Ciò non toglie che in più punti Noah possa irritare per quanto esagera in buonismi, veganesimo, plateali citazioni (il ramoscello d'ulivo portato dalla colomba), apologia di invasamento religioso, espressioni truci e titanismi da film fantasy, materia lontanissima dalla nostra visione della religione e più simile all'epica del cinema fantasy. Può infastidire anche la maniera in cui il sovrannaturale somigli alla magia più che alla volontà divina, cioè a qualcosa che viene dagli uomini invece che essere comandato dall'alto. Però è anche vero che, al netto delle iperboli di messa in scena spettacolare, Aronofsky non ha realizzato un altro The Fountain ma un film a suo modo semplice e rigoroso, che non smussa la Bibbia ma anzi la riporta fedelmente. Giganti inclusi.

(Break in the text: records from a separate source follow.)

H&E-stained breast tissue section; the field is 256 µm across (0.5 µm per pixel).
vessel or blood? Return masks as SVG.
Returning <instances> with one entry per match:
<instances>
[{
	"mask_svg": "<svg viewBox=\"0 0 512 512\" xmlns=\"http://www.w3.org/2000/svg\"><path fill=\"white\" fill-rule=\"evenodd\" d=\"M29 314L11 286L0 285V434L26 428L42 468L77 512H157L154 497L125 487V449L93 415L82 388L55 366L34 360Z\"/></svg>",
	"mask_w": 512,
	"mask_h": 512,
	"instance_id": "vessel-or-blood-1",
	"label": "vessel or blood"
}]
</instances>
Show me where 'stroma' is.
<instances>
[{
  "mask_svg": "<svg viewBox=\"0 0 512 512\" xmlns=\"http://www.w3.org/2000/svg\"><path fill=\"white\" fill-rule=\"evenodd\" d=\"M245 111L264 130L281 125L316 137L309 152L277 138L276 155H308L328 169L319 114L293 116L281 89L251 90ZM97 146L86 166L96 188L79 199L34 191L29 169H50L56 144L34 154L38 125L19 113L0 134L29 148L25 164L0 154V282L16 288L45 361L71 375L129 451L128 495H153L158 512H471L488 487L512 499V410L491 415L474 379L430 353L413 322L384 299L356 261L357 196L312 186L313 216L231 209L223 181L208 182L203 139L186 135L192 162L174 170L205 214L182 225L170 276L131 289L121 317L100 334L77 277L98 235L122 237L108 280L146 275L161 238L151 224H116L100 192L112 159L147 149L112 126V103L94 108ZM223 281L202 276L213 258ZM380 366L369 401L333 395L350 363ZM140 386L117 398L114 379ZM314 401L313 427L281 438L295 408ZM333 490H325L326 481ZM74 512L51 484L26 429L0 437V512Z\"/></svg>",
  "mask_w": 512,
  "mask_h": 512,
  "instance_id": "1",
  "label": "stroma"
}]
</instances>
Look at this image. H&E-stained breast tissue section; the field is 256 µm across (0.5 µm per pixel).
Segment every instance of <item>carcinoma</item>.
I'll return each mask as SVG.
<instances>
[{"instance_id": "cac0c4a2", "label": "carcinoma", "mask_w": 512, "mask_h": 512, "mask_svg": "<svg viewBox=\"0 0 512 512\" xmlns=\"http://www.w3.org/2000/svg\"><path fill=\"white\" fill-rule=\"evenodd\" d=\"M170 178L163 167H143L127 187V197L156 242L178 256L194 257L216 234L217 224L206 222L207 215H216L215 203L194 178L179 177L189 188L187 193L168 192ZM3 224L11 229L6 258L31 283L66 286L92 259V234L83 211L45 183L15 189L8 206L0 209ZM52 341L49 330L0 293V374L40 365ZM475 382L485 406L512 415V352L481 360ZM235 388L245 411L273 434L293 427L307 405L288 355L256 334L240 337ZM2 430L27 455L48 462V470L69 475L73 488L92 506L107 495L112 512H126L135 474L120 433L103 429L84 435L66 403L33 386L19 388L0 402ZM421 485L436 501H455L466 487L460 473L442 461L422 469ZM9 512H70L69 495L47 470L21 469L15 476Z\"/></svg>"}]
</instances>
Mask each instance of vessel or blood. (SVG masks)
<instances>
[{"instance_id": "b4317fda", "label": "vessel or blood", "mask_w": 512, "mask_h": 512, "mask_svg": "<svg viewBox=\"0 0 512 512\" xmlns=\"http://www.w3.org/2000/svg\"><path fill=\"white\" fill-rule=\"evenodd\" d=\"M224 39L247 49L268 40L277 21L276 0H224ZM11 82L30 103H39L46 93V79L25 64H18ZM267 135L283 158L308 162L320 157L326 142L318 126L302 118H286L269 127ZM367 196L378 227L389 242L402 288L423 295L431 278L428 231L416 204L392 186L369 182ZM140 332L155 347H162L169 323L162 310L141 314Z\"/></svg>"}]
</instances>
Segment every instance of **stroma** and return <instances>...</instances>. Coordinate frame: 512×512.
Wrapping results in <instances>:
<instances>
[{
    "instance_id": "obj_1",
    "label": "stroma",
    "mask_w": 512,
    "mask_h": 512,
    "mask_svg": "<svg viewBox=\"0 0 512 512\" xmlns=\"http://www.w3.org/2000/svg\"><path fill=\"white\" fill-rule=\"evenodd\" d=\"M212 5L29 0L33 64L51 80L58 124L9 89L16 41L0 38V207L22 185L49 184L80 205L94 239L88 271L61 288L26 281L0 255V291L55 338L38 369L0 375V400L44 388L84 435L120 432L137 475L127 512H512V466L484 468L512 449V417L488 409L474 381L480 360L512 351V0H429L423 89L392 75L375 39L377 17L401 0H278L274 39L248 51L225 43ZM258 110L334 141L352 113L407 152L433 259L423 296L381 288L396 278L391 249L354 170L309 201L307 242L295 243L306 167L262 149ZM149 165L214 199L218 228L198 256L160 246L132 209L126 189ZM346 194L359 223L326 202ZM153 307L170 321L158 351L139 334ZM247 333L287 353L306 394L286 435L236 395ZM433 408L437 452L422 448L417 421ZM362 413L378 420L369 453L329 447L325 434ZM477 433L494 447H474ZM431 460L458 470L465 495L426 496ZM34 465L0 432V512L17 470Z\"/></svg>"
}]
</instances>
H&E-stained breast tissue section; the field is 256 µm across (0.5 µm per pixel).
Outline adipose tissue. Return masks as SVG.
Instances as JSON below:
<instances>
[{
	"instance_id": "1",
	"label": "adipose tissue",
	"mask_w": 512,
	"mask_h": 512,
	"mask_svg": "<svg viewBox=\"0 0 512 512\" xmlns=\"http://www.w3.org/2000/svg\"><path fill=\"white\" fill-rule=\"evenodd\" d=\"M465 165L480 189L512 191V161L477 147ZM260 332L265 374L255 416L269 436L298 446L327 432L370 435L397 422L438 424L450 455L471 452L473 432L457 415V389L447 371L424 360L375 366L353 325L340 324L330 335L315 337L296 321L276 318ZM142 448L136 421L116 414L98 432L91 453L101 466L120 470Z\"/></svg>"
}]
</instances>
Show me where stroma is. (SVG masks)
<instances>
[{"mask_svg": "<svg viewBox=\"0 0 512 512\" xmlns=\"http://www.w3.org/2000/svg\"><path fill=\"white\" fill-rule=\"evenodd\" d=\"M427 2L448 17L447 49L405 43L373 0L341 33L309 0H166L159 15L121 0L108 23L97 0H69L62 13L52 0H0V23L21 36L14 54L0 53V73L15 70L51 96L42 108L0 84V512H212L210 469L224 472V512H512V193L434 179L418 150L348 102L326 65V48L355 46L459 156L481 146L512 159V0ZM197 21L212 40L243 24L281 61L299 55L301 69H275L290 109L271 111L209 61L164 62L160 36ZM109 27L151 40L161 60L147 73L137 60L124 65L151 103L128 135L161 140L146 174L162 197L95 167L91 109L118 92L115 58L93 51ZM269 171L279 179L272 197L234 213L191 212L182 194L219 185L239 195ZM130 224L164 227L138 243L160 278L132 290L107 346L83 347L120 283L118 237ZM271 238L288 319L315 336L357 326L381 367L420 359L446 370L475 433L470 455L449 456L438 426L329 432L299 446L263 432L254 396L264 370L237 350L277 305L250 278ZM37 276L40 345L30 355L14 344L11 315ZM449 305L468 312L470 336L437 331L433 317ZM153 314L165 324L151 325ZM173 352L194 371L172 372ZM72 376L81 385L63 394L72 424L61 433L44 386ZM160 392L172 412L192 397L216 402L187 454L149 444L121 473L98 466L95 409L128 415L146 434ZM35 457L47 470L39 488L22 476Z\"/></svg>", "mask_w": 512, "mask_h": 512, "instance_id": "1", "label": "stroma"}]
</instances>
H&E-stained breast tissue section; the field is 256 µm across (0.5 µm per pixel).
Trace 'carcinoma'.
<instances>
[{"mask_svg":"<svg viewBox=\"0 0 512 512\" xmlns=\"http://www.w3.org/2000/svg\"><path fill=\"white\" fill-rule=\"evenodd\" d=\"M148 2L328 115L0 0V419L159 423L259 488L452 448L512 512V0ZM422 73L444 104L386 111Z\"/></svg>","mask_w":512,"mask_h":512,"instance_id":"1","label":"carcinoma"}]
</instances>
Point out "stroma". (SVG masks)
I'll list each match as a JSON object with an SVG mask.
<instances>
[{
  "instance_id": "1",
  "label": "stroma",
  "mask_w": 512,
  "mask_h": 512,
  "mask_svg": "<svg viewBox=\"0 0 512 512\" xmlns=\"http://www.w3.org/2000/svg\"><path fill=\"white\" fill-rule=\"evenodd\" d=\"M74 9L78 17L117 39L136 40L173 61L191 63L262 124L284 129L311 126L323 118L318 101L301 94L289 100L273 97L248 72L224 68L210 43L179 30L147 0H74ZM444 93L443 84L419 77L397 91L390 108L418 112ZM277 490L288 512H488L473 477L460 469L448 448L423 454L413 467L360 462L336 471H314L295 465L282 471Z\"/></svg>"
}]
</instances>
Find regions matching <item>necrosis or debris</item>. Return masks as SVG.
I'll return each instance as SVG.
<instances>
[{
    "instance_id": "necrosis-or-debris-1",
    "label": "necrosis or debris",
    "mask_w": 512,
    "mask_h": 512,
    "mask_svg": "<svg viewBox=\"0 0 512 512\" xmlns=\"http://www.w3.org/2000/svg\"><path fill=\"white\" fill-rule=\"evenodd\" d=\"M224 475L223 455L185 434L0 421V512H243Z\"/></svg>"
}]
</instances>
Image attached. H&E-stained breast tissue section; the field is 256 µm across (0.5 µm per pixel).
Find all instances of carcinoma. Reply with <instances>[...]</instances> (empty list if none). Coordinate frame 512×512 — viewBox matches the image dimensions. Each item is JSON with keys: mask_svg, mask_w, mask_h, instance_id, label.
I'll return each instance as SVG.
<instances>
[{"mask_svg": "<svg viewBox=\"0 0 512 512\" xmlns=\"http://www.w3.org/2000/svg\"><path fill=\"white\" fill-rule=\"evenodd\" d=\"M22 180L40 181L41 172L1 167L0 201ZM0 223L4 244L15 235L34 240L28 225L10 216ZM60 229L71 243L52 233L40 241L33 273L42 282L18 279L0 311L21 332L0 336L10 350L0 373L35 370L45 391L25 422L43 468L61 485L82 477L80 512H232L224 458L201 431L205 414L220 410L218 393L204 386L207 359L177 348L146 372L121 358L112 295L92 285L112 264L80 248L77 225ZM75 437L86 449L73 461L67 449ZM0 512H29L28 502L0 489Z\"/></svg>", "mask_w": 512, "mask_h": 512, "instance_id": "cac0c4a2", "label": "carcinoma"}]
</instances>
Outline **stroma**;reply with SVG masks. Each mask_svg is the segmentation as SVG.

Oltre a questo Noah ha un'apprezzabile maniera di conciliare umano e divino, cioè di incarnare un principio religioso da catechismo (ovvero educativo) in uomini concreti, svicolando la tentazione di fare della storia per scegliere senza dubbi il mito (i giganti, presenti nella Bibbia che diventano ammassi di pietra parlante, animali mitologici e battaglie colossali). Se si cerca di guardare il film accettando tutto di esso, anche ciò che appare più respingente, senza considerarlo la trasposizione di una storia vera ma quella di una completamente fasulla, tanto quanto lo sono le altre che vediamo al cinema, è allora possibile trovare degli scampoli di verità.
Sorprende infatti che in un film simile ci siano alcune delle più belle scene di passione, alcune delle più curiose sperimentazioni (il mondo costruito in time lapse), oltre ad una rilettura del simbolismo biblico legato alla colpa che passa per il montaggio tipico di Aronofsky. Associare rapidamente serpente/mela/violenza di Caino in un unico concetto (più volte riproposto) è infatti uno dei molti esempi di come Noah lavori cinematograficamente sui concetti chiave del mito biblico, comprendendoli e offrendone una lettura che favorisce una nuova digestione.
E' insomma molto facile criticare Noah, a tratti sembra addirittura che il film stesso presti il fianco a tali critiche oltre il tollerabile, ma è anche indubbio che la maniera in cui unisce sacro e umano, mitologia contemporanea e trasposizione della Genesi, non è per nulla banale nè merita derisione.